The override is a tool call: match.override_weight(claim_id, prior_weight, new_weight). It writes one row to the audit log with actor, timestamp, prior, and new. The score recomputes from the new weight. If the recompute moves a candidate across a decision boundary (advance to reject or vice versa), that flip is logged with the same shape. There is no free-text comment, no model-confidence dial, no implicit override. The override IS the audit row.
What kinds of claims should never appear in a ledger?
Claims that are not testable against a span. 'Strong communicator', 'culture add', 'high-agency', 'looks like a leader' are the four most common bad shapes. None of them can be sourced to a substring of the resume; they belong in the loop debrief, not in the rubric. A well-built claim extractor declines to write them. If your AI resume scorer is happily emitting them, the rubric is doing the work of vibes, and the audit trail is fictional.
How is this different from the LLM resume summarizer my ATS already has?
Greenhouse, Ashby, Gem, Lever, and SeekOut all ship LLM resume summarizers in 2026. They read the JD plus the resume and emit a paragraph plus a 0-100 fit score. The paragraph cannot be edited as a structured artifact. The score is the rubric, but the rubric is implicit in the model. Claim-by-claim scoring inverts that shape: the rubric is the artifact, the score is the byproduct, and every weight is a knob the recruiter can turn.
What does the score math actually look like?
──────────
According to the passage on resume scoring, what does a single weight override write to the audit log?

### [Material provided]
──────────
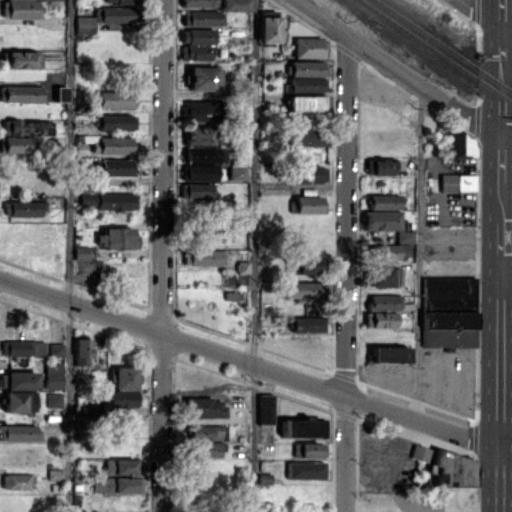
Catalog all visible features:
building: (119, 1)
building: (197, 3)
building: (234, 5)
building: (18, 9)
building: (112, 14)
building: (200, 17)
road: (485, 17)
building: (84, 24)
building: (267, 28)
building: (197, 35)
railway: (445, 44)
building: (307, 47)
railway: (437, 50)
building: (195, 52)
building: (21, 59)
building: (307, 68)
road: (397, 68)
building: (201, 77)
building: (305, 84)
building: (20, 93)
building: (60, 93)
building: (113, 98)
building: (303, 102)
building: (198, 110)
building: (115, 121)
building: (26, 127)
building: (200, 135)
building: (307, 137)
road: (506, 140)
building: (456, 143)
building: (12, 144)
building: (111, 144)
building: (205, 154)
building: (382, 166)
building: (116, 167)
building: (202, 172)
building: (236, 172)
building: (311, 173)
building: (456, 182)
building: (195, 190)
building: (107, 200)
building: (383, 201)
building: (308, 204)
building: (21, 208)
building: (381, 219)
building: (404, 236)
building: (117, 238)
building: (385, 251)
building: (80, 252)
road: (419, 252)
road: (162, 255)
road: (254, 255)
road: (69, 256)
road: (500, 256)
building: (304, 264)
building: (242, 267)
road: (506, 271)
road: (345, 273)
building: (384, 277)
building: (300, 290)
building: (232, 295)
building: (382, 301)
building: (447, 311)
building: (380, 319)
building: (304, 324)
building: (21, 347)
building: (56, 349)
building: (81, 351)
building: (388, 353)
road: (250, 363)
building: (52, 375)
building: (18, 380)
building: (120, 388)
building: (53, 399)
building: (17, 401)
building: (204, 407)
building: (265, 408)
building: (305, 428)
building: (17, 431)
building: (205, 432)
building: (207, 449)
building: (308, 449)
building: (419, 452)
building: (119, 465)
building: (304, 469)
building: (452, 469)
building: (55, 474)
building: (16, 481)
building: (119, 484)
road: (422, 505)
road: (461, 508)
road: (371, 510)
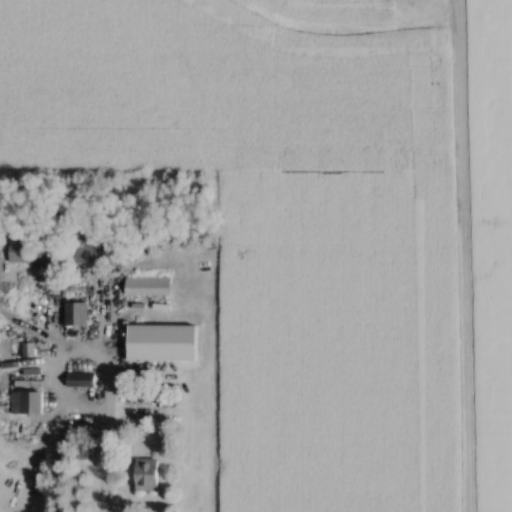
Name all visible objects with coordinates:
building: (33, 252)
building: (89, 252)
road: (455, 255)
building: (150, 287)
building: (78, 314)
building: (167, 343)
road: (87, 353)
building: (83, 380)
building: (30, 403)
road: (108, 470)
building: (151, 475)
──────────
### [Exercise solution]
One row with the actor, timestamp, prior weight, and new weight.